Take the Ninth Five-Year Plan targets. Last year, that is third year of the Plan, the government earmarked Rs 520 crore, but could provide barely Rs 191 crore. A year earlier showed an equally dismal picture. The plan allocation was Rs 369 crore and the actual amount spent was Rs 179 crore. When Mr Badal took over, the allocation was pegged at 378 crore, and the government gave just Rs 171 crore. The whole Ninth Plan target of Rs 5,073 crore would remain elusive, the officials have no doubt. “We may end up getting just 40 per cent”, they bemoaned.

What is worse since Punjab could not provide matching grants, some of the aid from the Centre too lapsed. For one particular scheme, the Centre had promised Rs 169 crore during the past three years, but released only Rs 107 crore. This remains largely true about other schemes. Under the much touted minimum needs programme, there has been a shortfall ranging from 25 to 50 per cent during the past five years.

Here is what a government document has finally to admit: “During the first three years of the Ninth Plan against an approved outlay of Rs 1,156 crore, expenditure of Rs 610 could be incurred up to February 2000, which is 53 per cent of the provisions. However, this expenditure is only 11.87 per cent of the Ninth Plan approved outlay. As a result of low allocation and release of funds, only 153 habitations could be commissioned against a total of 42.3 habitations.”

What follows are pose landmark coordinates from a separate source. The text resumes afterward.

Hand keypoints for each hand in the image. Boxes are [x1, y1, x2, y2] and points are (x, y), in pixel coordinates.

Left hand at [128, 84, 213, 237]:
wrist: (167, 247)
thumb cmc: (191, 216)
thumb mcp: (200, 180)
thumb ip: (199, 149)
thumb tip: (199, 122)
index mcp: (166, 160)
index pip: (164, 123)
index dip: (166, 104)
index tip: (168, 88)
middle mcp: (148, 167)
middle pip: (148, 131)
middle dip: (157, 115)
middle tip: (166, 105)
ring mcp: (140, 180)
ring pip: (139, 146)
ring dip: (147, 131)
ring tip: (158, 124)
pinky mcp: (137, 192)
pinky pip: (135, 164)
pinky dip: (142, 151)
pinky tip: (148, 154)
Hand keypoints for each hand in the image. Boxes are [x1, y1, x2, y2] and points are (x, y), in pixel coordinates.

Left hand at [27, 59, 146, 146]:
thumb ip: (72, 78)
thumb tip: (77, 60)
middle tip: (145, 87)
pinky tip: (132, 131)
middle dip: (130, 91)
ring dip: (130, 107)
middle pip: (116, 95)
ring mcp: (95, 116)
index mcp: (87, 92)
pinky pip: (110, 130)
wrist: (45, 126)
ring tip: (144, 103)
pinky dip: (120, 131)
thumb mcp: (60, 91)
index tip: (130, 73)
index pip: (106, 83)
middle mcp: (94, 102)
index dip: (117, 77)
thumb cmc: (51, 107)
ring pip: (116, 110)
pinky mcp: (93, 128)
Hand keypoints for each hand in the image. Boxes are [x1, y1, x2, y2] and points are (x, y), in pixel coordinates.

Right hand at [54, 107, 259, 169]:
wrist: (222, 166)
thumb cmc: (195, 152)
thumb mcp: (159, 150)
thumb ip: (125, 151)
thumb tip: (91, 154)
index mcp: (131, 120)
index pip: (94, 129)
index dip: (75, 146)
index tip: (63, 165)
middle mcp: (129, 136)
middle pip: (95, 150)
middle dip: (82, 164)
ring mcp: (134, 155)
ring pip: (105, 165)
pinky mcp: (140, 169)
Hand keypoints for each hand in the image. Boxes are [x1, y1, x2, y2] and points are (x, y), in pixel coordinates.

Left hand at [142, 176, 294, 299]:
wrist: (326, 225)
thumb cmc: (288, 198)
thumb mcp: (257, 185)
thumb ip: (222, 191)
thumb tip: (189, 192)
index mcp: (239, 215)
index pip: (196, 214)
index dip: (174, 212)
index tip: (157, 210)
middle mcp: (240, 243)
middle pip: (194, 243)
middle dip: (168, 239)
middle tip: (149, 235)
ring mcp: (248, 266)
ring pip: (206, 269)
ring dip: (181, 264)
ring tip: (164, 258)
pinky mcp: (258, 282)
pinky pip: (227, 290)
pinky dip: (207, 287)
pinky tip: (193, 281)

“Also during the first years of the Ninth Plan against an projected outlay of Rs 2,695 crore under augmentation expenditure of Rs 483 crore could be incurred. This is 14.61 per cent of the projected outlay of Rs 3300 crore of the Ninth Plan. As a result of low release only 389 habitations could be commissioned, against a target of 689,” the document stated.

The document also said: “Reasonable promptitude is not shown by the state government in releasing the funds to the department after receiving the same from the Government of India. Much less amount is released to the department than is received from the Government of India, thus severely affecting the targets and utilisation of funds.”